Pennsylvania Courts have recently said that in most cases, short-term rentals are not violations of typical single-family residential zoning provisions. In Slice of Life, LLC v. Hamilton Township Zoning Hearing Board, the Commonwealth Court continued a series of decisions on this issue. There, the owner of a home bought it strictly for rental purposes. He used it exclusively for short term rentals. The Township cited the owner for a violation of the zoning ordinance. The zoning ordinance permitted only single-family residential uses. The Township claimed that since the owner was using the house strictly as a short-term rental property, that the use was much more a “tourist home,” or a hotel or “transient lodging.” The Commonwealth Court determined that the zoning ordinance did not specifically prohibit short-term rentals in otherwise residential homes. Specifically, the Court relied on two other very recent cases (Shvekh v. Stroud Township and Marchenko v. Pocono Township Zoning Hearing Board) to say:
Airbnb has expanded the possible uses of single-family dwellings and the Township can address these new uses in the zoning ordinance. However…the property meets the definition of single-family residence because it has been “designed for or occupied exclusive for one family.” The vacation rental of the entire home bears no relation to the bedroom by bedroom rental that is the hallmark of a tourist home. . . .
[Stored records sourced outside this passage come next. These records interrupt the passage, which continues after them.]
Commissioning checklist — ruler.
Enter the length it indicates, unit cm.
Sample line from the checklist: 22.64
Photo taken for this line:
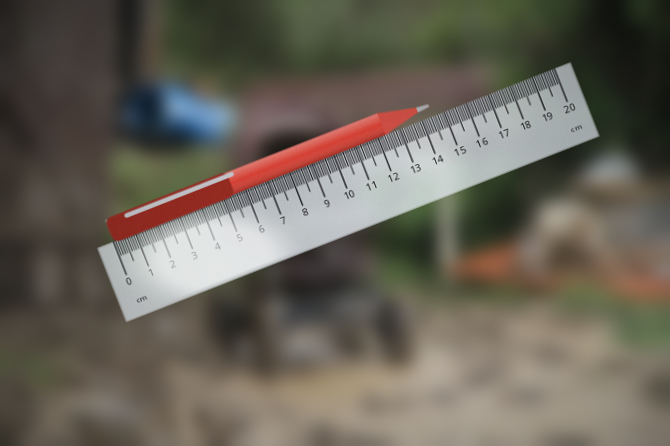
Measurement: 14.5
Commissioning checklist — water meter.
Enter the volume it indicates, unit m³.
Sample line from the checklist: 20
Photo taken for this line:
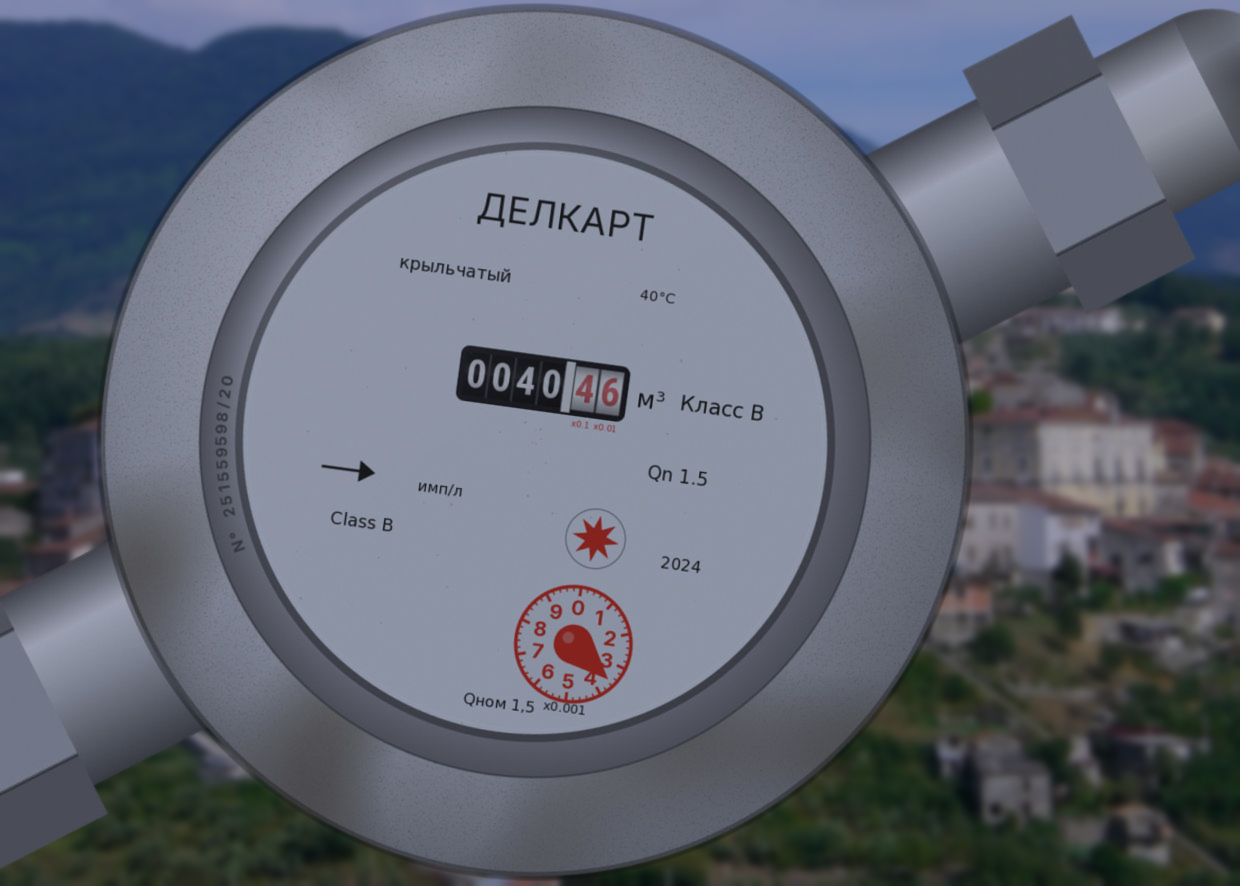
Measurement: 40.463
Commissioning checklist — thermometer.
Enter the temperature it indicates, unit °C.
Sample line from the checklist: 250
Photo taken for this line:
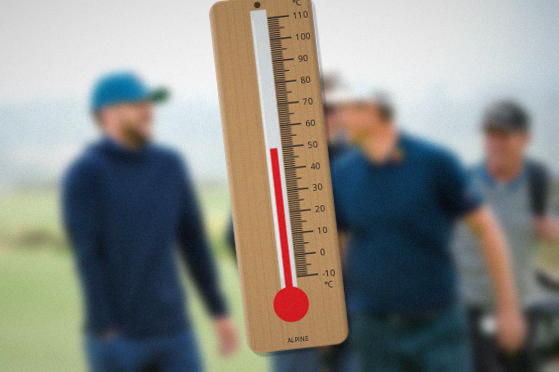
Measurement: 50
The zoning ordinances in these three cases are very similar to most municipalities. Most zoning ordinances define a “dwelling” or a “single-family residence” as a structure designed for use by one family. Then, in most of the residentially zoned areas, this single-family residence is a permitted use. The Commonwealth Court has ruled three times in the last couple of years that short-term vacation rentals are not prohibited by these kinds of Zoning Ordinances.
So what can a municipality do? It is clear that if a municipality wants to restrict short-term vacation rentals in certain districts, it needs to specifically prohibit these types of uses. The specifics on how to do this are different for every zoning ordinance. Many zoning ordinances could be altered by defining a short-term vacation rental, and adjusting the definitions of hotels, lodges, boarding homes and things like that. With these definitions in place, the zoning ordinance could specifically prohibit these types of uses in certain zoning districts.
Short-term vacation rentals have very quickly become an issue in many municipalities. Municipalities should be thinking about which areas are appropriate or inappropriate for this type of use. If a municipality thinks that a short-term vacation rental is inappropriate in a zoning district, it needs to take affirmative steps to specifically prohibit this kind of use. Otherwise, short-term vacation rentals are probably allowed in every neighborhood throughout the municipality.